> **GIVEN EXERCISE**
Pull out each line in the entries below that contains the string "secondDirectionDepth". Case must match.

***** DATA SUPPLIED *****

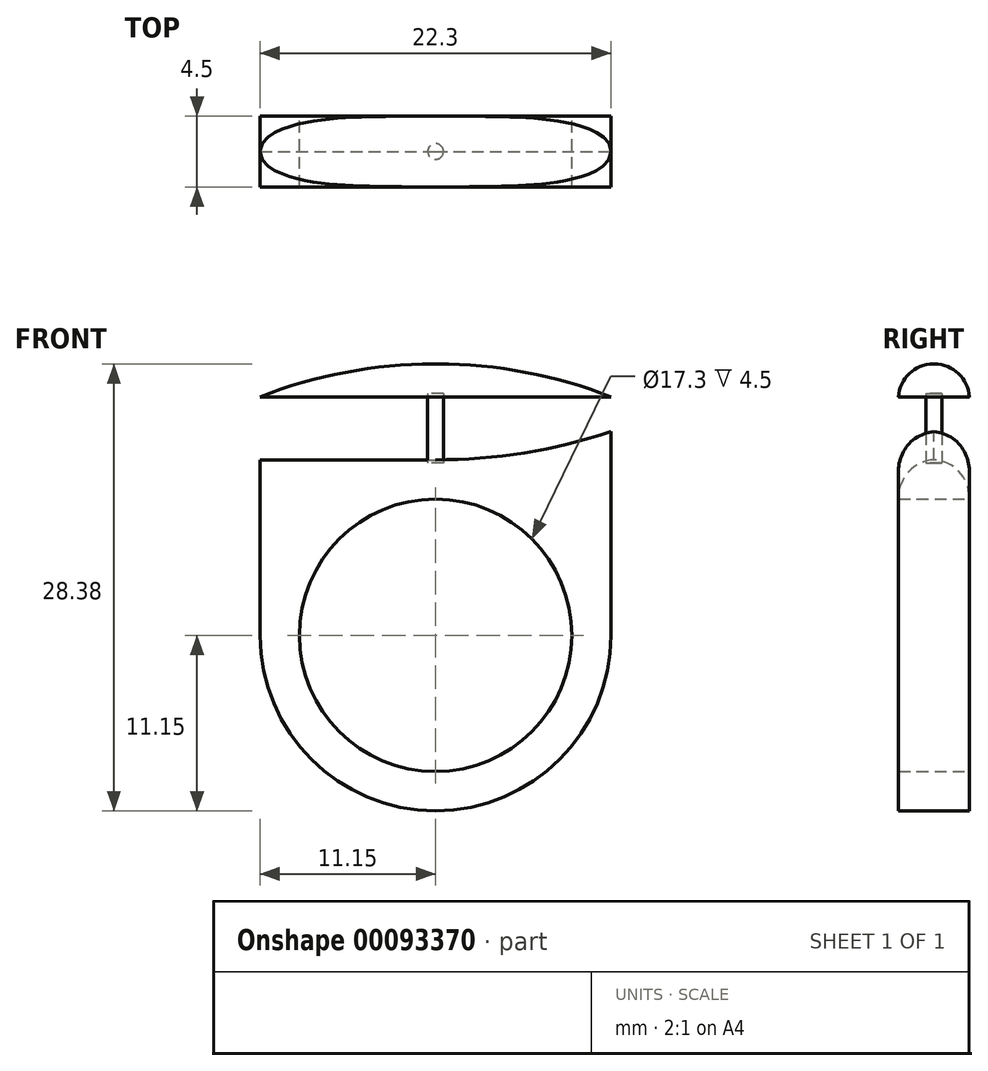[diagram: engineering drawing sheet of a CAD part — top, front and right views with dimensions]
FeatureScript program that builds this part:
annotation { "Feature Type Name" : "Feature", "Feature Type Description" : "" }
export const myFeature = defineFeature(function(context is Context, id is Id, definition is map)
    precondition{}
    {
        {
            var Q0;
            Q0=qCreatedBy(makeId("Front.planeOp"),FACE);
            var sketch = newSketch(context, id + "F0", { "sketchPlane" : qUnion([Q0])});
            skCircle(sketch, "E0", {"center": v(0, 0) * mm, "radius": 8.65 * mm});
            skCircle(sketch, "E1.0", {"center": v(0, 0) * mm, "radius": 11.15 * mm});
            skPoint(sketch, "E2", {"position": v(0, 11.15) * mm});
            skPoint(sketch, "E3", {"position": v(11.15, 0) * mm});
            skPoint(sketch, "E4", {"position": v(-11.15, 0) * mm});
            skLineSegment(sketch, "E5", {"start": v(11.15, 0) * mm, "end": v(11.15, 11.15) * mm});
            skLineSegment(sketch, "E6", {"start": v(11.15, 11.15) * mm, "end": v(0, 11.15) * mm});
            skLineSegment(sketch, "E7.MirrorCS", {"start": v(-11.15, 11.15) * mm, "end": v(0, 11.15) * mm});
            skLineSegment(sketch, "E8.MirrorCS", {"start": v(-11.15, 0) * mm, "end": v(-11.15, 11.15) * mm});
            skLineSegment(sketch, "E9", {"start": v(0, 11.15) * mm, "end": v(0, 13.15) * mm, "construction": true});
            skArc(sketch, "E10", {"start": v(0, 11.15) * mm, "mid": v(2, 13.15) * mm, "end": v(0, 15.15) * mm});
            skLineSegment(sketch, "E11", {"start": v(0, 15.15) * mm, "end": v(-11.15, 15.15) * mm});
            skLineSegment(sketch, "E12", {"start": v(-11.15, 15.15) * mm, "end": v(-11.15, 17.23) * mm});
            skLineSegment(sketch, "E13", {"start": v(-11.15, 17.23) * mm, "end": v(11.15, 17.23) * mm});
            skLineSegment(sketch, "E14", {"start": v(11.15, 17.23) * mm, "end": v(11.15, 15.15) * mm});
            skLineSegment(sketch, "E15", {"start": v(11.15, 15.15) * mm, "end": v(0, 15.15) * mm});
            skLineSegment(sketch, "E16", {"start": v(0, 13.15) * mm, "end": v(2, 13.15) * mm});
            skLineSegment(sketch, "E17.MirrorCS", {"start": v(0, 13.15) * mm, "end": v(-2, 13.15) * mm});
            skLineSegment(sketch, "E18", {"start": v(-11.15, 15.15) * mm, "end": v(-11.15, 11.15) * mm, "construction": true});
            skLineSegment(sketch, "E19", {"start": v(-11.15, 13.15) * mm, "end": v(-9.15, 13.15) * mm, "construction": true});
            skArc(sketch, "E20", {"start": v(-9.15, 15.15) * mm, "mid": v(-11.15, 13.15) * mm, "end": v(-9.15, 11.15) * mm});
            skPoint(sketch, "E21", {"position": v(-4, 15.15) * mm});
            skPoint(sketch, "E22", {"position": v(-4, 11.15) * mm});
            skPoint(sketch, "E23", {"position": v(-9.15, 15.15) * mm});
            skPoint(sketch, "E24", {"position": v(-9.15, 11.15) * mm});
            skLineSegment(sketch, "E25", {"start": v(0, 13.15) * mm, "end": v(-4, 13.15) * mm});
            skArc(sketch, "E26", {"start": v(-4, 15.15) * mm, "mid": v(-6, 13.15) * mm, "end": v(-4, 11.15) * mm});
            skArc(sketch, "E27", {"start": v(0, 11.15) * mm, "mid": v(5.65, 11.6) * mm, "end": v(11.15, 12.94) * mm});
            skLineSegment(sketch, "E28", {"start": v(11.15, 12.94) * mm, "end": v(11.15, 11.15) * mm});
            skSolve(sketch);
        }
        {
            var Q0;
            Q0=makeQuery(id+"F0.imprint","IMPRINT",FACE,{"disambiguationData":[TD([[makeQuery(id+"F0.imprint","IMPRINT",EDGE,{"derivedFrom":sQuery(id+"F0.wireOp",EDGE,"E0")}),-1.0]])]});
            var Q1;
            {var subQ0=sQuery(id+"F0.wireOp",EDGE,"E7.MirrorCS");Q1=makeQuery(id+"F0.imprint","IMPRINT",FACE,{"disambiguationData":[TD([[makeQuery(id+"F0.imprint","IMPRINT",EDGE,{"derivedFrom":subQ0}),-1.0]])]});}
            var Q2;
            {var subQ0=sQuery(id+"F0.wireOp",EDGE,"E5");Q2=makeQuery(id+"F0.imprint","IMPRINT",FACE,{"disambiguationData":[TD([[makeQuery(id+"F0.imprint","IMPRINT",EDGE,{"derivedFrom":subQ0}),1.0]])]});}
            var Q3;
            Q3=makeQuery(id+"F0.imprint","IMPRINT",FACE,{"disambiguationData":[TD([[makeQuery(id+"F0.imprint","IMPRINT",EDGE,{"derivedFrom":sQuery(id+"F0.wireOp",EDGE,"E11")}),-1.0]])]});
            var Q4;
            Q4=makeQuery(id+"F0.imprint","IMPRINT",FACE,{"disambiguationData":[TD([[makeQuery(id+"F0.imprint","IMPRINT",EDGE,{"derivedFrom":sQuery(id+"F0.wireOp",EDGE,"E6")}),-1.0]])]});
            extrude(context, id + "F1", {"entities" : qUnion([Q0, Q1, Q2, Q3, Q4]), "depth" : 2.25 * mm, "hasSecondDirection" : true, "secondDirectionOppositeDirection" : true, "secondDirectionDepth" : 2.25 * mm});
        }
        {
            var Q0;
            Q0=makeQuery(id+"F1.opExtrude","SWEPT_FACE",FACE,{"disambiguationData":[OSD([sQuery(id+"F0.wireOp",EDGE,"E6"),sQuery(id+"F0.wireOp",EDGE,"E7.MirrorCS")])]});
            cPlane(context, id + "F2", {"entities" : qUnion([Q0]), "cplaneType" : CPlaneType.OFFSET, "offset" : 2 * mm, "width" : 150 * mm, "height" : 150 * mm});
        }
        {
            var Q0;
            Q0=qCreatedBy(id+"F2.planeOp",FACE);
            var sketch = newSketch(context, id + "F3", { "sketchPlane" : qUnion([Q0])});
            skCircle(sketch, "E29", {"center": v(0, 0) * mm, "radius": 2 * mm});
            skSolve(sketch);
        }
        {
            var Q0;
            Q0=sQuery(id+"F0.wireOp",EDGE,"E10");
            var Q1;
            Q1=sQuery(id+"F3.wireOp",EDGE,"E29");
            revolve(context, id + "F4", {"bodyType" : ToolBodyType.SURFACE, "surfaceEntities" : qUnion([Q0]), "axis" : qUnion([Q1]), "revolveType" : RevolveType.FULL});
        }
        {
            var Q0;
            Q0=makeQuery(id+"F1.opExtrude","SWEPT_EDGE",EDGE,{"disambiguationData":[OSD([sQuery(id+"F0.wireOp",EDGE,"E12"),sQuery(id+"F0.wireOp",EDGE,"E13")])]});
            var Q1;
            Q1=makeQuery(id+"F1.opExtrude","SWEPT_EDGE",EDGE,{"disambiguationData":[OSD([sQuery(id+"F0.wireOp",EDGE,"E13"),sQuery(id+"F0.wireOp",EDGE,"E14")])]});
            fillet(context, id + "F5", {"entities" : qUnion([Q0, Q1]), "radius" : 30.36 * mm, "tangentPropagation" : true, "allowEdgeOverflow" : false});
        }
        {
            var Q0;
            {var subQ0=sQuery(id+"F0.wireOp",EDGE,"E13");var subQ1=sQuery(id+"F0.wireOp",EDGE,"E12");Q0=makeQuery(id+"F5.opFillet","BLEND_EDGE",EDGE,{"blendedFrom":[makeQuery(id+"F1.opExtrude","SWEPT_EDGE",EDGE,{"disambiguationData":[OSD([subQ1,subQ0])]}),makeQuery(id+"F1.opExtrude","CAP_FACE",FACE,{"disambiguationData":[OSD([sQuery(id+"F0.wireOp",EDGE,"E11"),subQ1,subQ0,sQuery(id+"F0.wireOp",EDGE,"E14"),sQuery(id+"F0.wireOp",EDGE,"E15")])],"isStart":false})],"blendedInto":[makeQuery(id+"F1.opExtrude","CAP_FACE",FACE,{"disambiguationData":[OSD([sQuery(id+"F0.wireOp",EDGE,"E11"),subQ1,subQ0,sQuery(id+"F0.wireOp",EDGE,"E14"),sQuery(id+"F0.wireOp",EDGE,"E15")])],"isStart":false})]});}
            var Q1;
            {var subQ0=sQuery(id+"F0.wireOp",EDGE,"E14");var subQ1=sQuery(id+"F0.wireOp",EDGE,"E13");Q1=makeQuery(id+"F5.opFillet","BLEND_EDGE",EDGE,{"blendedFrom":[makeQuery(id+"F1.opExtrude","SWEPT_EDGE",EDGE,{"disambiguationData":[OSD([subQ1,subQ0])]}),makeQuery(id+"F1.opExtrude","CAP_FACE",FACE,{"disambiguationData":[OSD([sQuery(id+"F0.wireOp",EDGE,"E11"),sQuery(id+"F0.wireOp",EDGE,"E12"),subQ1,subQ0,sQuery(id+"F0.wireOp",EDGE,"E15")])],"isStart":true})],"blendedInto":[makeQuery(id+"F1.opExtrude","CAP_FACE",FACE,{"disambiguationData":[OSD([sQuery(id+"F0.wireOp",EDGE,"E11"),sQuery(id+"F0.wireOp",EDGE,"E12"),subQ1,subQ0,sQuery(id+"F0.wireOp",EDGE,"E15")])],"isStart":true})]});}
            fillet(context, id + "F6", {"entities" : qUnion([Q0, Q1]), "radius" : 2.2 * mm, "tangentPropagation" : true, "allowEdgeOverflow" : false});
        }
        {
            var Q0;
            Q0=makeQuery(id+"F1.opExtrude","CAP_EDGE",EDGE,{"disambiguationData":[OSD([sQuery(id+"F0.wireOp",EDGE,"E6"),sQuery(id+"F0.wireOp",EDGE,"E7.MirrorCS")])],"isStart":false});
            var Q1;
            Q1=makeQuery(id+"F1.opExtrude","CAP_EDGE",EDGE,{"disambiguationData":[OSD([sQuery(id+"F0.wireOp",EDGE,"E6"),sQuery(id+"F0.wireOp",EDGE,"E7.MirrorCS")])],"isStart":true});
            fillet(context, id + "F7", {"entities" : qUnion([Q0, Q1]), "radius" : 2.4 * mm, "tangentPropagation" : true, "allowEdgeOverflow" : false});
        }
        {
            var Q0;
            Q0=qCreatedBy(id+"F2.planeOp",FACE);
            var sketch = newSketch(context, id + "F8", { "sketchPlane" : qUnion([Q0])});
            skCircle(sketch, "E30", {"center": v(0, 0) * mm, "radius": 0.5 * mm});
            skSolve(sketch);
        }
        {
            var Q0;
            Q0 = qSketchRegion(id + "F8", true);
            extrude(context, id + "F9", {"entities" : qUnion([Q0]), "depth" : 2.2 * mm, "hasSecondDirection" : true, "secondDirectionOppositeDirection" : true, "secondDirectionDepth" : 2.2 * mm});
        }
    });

*****
***** DATA SUPPLIED *****

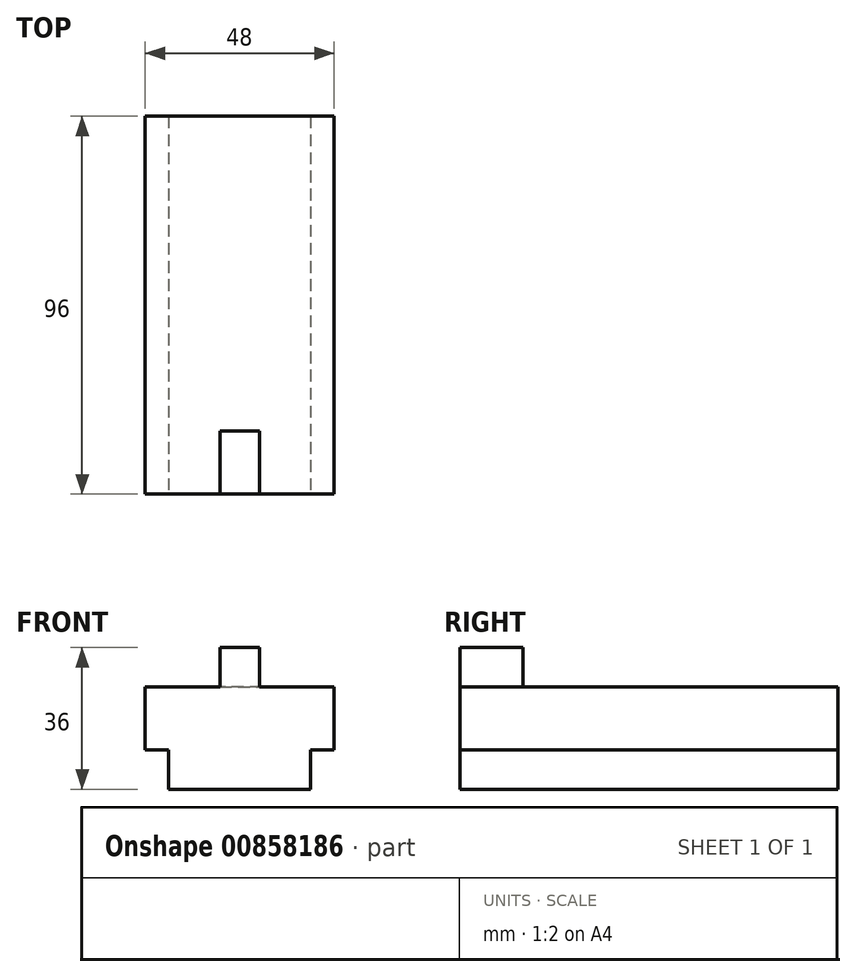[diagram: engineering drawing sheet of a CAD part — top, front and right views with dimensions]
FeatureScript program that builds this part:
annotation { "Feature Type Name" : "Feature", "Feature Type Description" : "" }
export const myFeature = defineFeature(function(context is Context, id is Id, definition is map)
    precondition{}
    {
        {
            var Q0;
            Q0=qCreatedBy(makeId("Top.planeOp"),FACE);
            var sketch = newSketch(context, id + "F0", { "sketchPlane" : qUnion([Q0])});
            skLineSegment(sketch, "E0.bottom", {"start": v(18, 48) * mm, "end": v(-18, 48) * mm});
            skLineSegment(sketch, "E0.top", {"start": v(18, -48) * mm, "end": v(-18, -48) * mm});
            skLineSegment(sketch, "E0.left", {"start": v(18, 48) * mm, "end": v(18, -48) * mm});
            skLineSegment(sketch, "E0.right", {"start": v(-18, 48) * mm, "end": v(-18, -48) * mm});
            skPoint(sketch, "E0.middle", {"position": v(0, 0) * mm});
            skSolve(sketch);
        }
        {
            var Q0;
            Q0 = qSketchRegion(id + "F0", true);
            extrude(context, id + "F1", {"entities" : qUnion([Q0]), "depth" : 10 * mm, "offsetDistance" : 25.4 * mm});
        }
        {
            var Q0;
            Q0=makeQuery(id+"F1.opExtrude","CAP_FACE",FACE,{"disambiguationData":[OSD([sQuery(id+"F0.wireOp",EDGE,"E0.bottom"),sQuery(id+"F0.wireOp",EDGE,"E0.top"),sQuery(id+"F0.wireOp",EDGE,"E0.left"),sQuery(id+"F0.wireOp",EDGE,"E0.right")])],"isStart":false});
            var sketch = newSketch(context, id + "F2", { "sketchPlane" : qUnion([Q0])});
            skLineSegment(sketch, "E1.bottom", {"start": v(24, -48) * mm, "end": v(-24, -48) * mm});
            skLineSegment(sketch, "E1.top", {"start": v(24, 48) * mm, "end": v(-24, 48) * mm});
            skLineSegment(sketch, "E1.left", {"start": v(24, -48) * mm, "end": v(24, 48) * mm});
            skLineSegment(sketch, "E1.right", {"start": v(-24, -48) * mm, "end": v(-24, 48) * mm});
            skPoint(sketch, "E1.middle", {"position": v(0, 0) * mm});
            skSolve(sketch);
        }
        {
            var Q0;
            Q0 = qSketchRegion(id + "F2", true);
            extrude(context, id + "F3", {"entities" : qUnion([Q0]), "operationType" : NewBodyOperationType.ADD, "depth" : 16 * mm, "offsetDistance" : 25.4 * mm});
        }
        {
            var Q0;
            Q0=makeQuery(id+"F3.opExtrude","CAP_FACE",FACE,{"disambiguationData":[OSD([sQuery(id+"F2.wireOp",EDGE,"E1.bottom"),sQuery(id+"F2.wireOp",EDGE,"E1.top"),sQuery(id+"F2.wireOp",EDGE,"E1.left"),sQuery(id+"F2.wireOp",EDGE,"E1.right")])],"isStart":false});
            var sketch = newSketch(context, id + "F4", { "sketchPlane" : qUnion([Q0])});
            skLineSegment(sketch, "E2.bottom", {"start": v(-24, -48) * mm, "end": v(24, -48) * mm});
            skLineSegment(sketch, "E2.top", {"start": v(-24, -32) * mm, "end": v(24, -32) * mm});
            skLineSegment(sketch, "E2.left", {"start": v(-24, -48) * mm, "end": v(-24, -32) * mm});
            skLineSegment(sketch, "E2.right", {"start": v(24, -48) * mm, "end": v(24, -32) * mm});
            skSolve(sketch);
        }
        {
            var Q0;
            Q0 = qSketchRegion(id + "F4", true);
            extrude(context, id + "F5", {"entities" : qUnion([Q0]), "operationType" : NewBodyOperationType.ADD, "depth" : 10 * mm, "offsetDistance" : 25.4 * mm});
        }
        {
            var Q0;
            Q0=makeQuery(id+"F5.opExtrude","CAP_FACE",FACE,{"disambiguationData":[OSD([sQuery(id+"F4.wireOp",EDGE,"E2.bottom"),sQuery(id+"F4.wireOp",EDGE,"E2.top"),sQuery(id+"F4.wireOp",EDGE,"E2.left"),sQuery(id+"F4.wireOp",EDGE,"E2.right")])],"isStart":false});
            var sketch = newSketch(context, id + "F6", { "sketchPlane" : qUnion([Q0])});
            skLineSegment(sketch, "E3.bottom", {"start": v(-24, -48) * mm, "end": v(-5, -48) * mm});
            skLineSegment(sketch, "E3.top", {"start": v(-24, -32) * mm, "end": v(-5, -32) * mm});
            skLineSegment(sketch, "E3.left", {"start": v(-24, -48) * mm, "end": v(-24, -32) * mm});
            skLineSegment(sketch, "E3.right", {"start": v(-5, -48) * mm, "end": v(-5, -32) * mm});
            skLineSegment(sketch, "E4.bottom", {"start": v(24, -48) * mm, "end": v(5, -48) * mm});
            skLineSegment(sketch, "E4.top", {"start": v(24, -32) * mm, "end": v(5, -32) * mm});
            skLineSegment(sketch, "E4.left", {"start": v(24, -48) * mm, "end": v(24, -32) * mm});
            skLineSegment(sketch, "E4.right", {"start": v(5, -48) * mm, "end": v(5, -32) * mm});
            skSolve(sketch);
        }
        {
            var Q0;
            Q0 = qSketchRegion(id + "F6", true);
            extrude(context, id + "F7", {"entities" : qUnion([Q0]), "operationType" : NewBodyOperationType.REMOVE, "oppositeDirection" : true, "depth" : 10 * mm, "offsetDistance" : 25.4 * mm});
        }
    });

*****

> **WRITTEN SOLUTION**
            extrude(context, id + "F1", {"entities" : qUnion([Q0, Q1, Q2, Q3, Q4]), "depth" : 2.25 * mm, "hasSecondDirection" : true, "secondDirectionOppositeDirection" : true, "secondDirectionDepth" : 2.25 * mm});
            extrude(context, id + "F9", {"entities" : qUnion([Q0]), "depth" : 2.2 * mm, "hasSecondDirection" : true, "secondDirectionOppositeDirection" : true, "secondDirectionDepth" : 2.2 * mm});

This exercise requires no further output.